The Buraiha or Decadent School (無頼派, buraiha) were a group of dissolute writers who expressed the aimlessness and identity crisis of post-World War II Japan. While not comprising a true literary school, the Buraiha writers were linked together by a similar approach to the subject matter and literary style. The main characters in works of the Buraiha feature anti-heroes that are dissolute and aimless. Their work was based on criticism of the complete body of pre-war Japanese literature as well as American social values that were introduced into Japanese society with the occupation. Their work did not appeal to any one particular group, and their range was not well defined.

==Writers==
The term mainly applied to Ango Sakaguchi, Osamu Dazai and Sakunosuke Oda, however, it also often referred to others, such as Jun Ishikawa, Sei Itō, Jun Takami, Tanaka Hidemitsu and Kazuo Dan. Further, according to Takeo Okuno, the group also included Miyoshi Jūrō and Taiko Hirabayashi.

==Lifestyle==
Buraiha writers are sometimes referred to as the "decadents" in the west because of the decadent lifestyle they lead, spending time in bars, using narcotics, and having frequent sexual relationships. A prime example of this is Ango Sakaguchi, who shocked the Japanese public by his publication of an essay entitled A Discourse on Decadence (堕落論, darakuron).
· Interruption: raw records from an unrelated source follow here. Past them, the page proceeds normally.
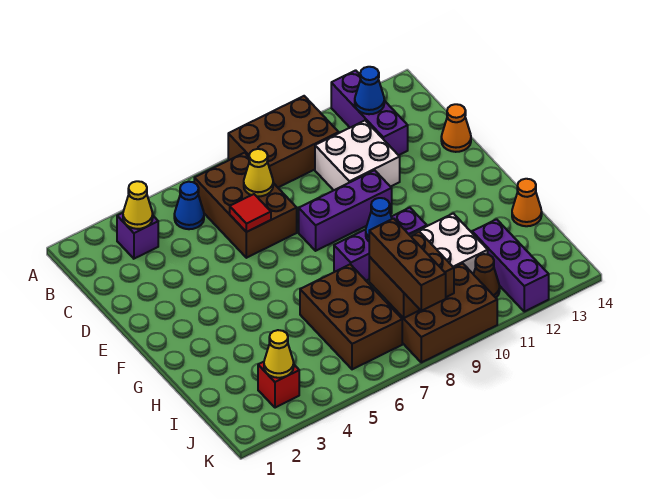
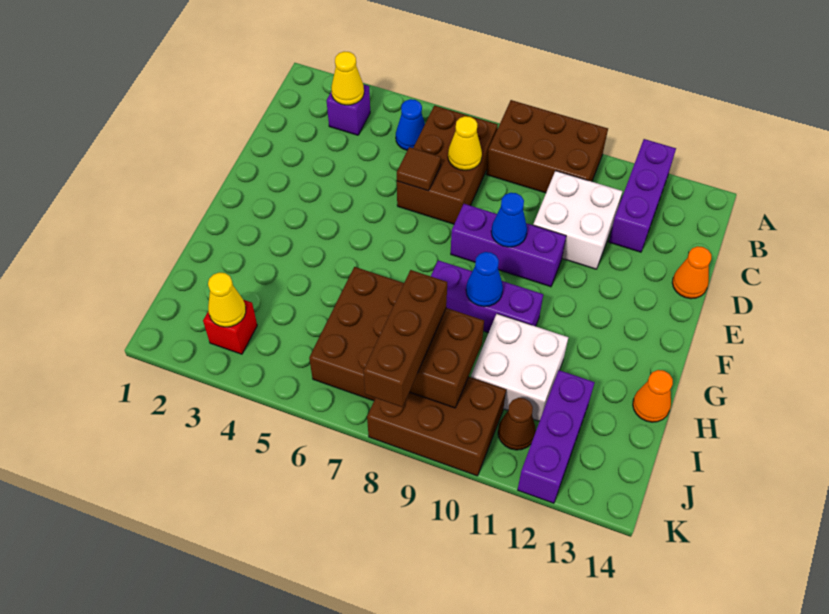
blue cone B12 level 2 -> blue cone E9 level 2
red tile D6 level 2 -> brown tile D6 level 2

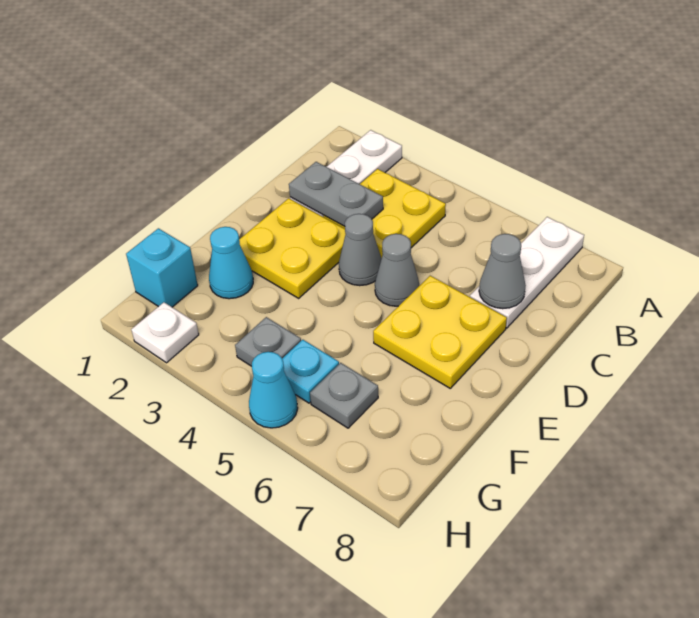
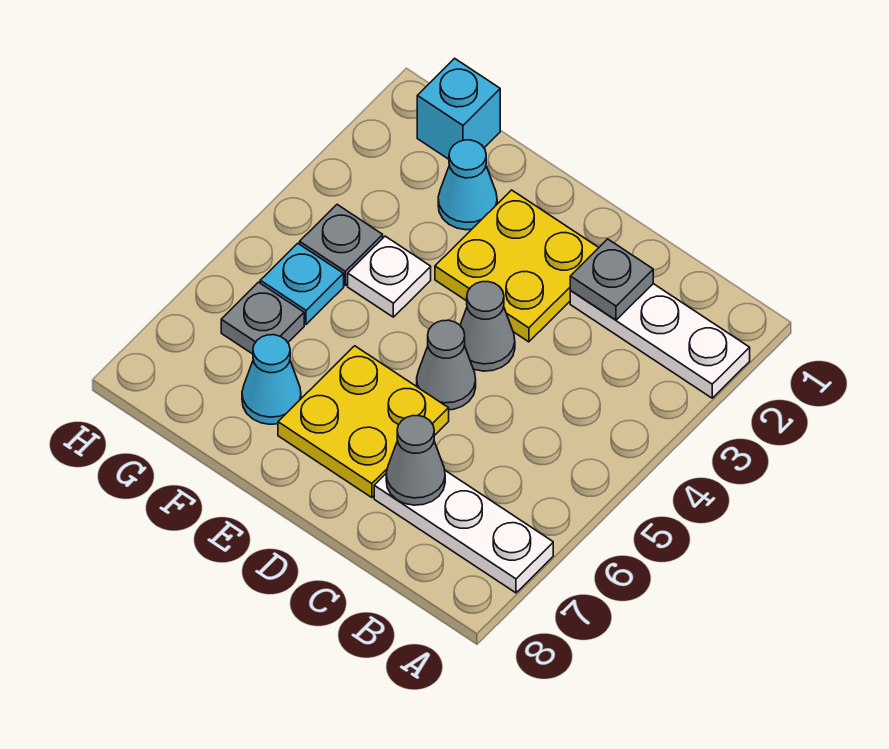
yellow plate B3:C4 level 1 -> none
grey plate C2:C3 level 2 -> grey plate C2 level 2
white plate H2 level 1 -> white plate F4 level 1
cyan cone H5 level 1 -> cyan cone F7 level 1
This, according to one critic, "allowed the Japanese people, especially the youth of Japan, to redeem its sense of self and begin life in the postwar period."

==Term==
The term "burai", which was bestowed on the group by conservative critics, literally meaning undependable, refers to someone whose behavior goes against traditional social conventions. Because of the subversive nature of their works, they were initially referred to as the Shingesakuha (新戯作派, lit. "The New Gesaku School) after an Edo-era literary movement, but the terms was replaced as less irreverent works became popular.